# Action item
Copy the material below word for word, leaving out the pictures.
┌────────
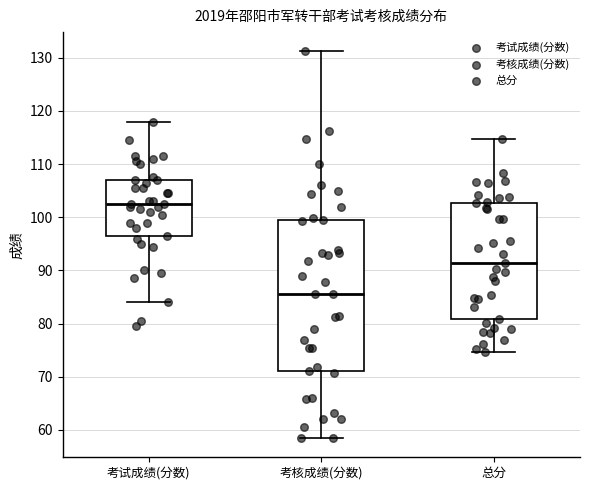

Which box's median line is the highest?

考试成绩(分数)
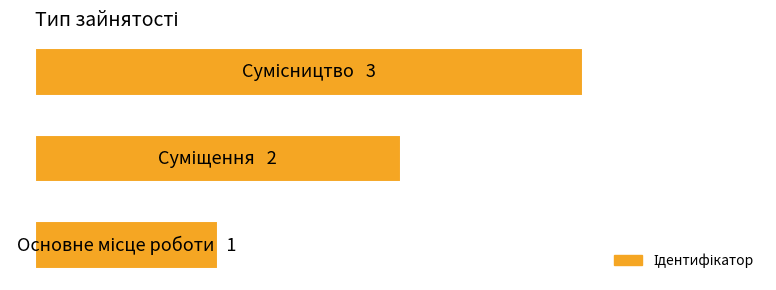

Does the chart contain any negative values?

No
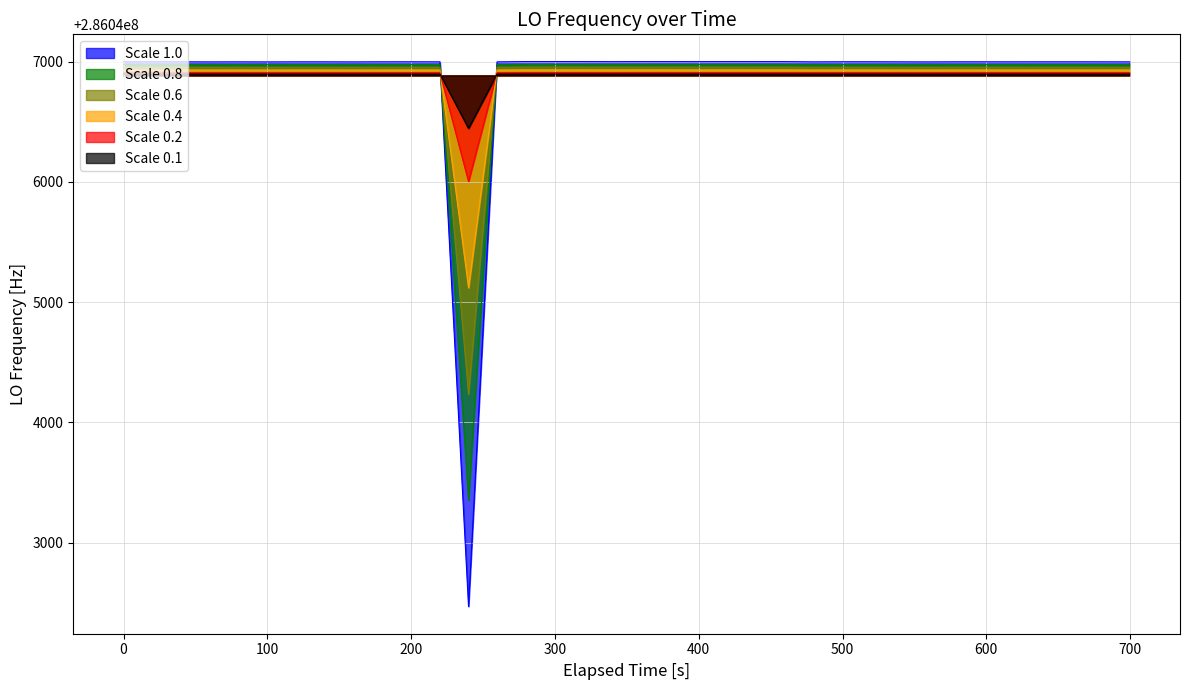

How many data points does each series have?

40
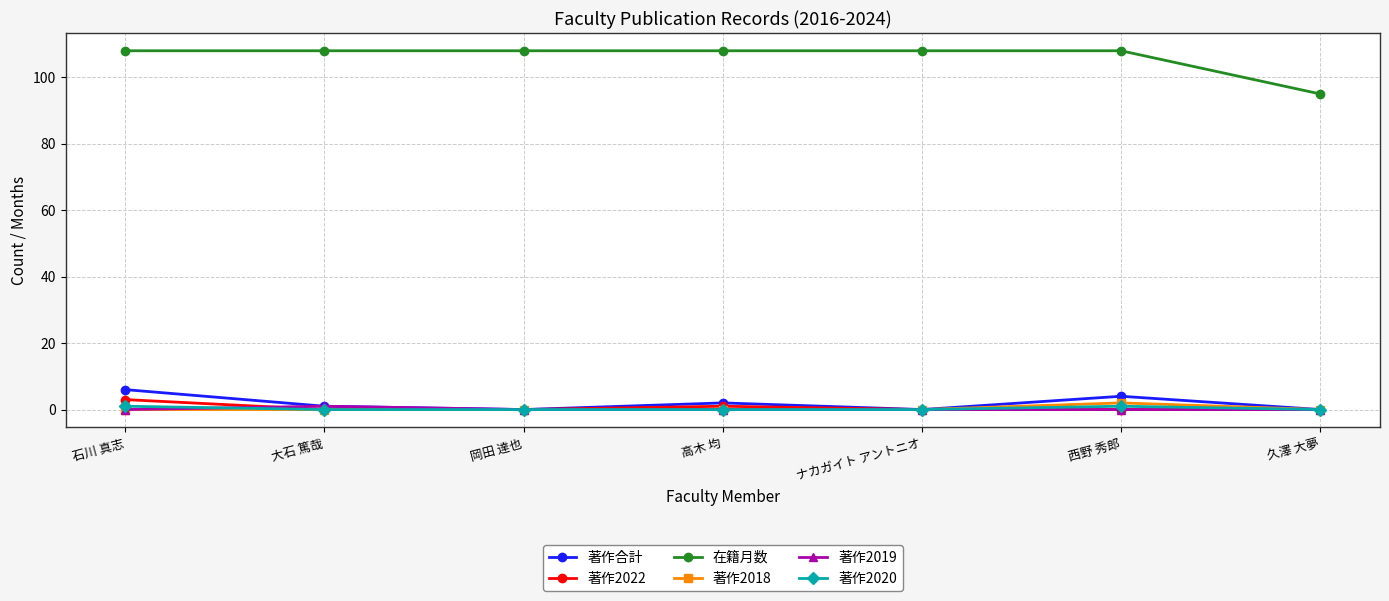

Reading left to right, transcribe all the data shown in this chart.

著作合計: 6	1	0	2	0	4	0
著作2022: 3	0	0	1	0	0	0
在籍月数: 108	108	108	108	108	108	95
著作2018: 0	0	0	0	0	2	0
著作2019: 0	1	0	0	0	0	0
著作2020: 1	0	0	0	0	1	0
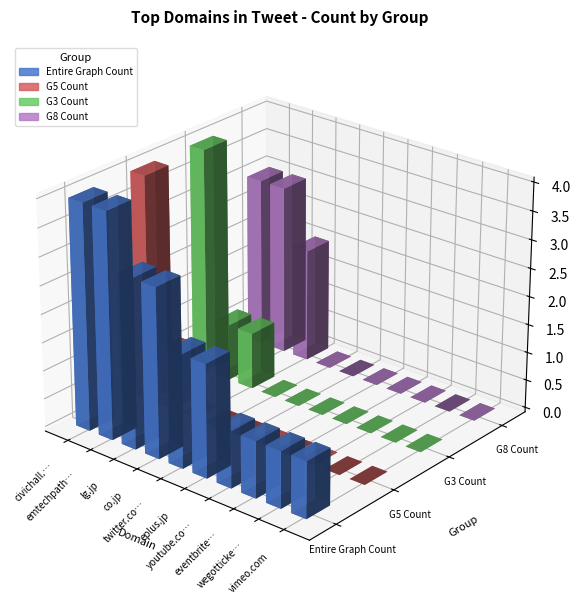

Count the number of categories in the chart.

10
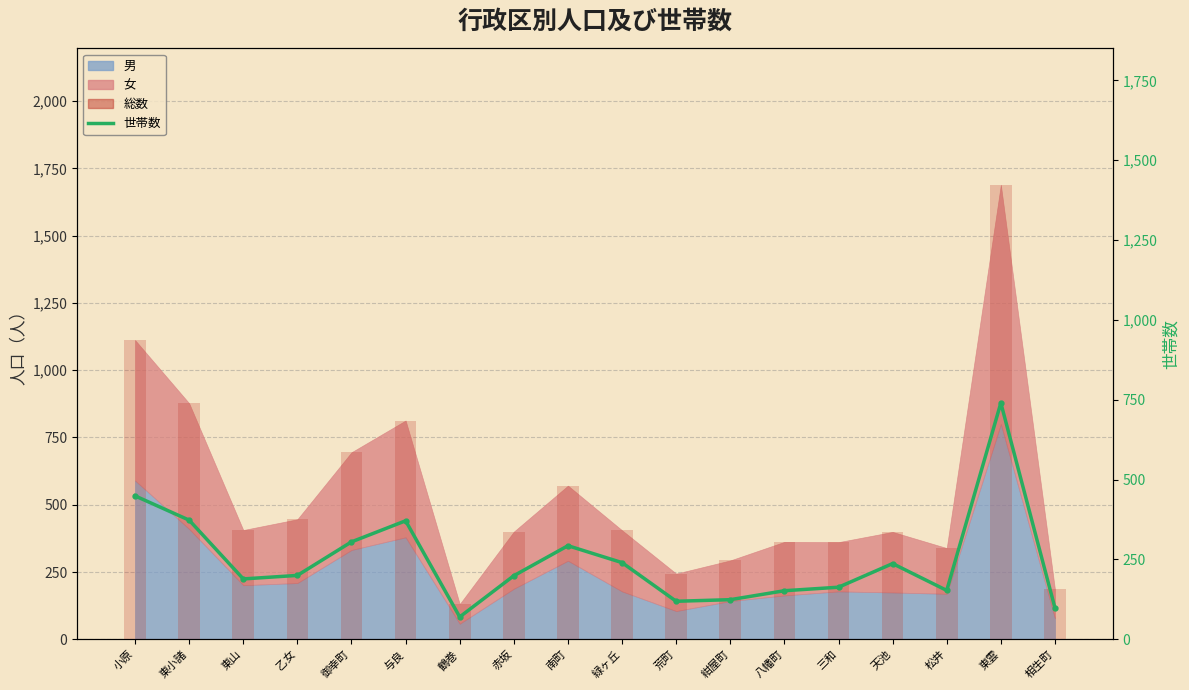

What is the difference between the maximum and minimum values?

670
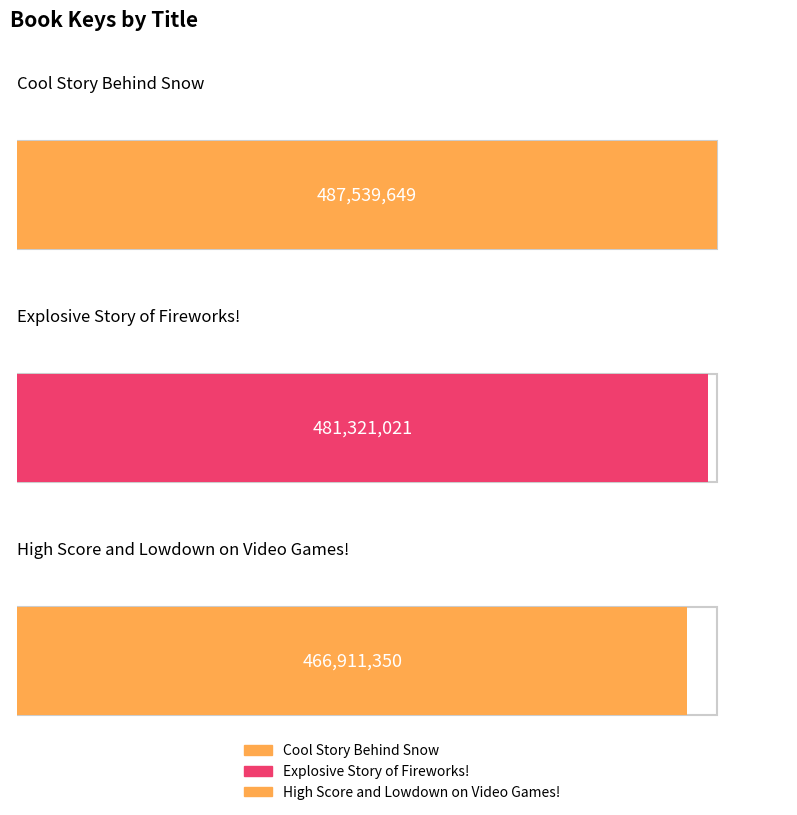

What position from the right is Explosive Story of Fireworks!?

2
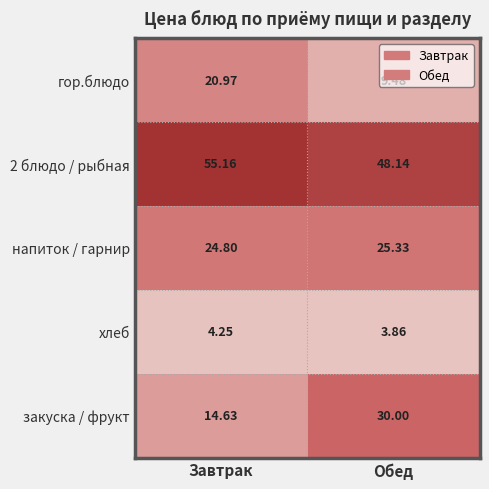

At which label does напиток / гарнир first exceed 25?

Обед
└────────
# Solution to this task
Which box's median line is the highest?

考试成绩(分数)

Does the chart contain any negative values?

No

How many data points does each series have?

40

Reading left to right, transcribe all the data shown in this chart.

著作合計: 6	1	0	2	0	4	0
著作2022: 3	0	0	1	0	0	0
在籍月数: 108	108	108	108	108	108	95
著作2018: 0	0	0	0	0	2	0
著作2019: 0	1	0	0	0	0	0
著作2020: 1	0	0	0	0	1	0

Count the number of categories in the chart.

10

What is the difference between the maximum and minimum values?

670

What position from the right is Explosive Story of Fireworks!?

2

At which label does напиток / гарнир first exceed 25?

Обед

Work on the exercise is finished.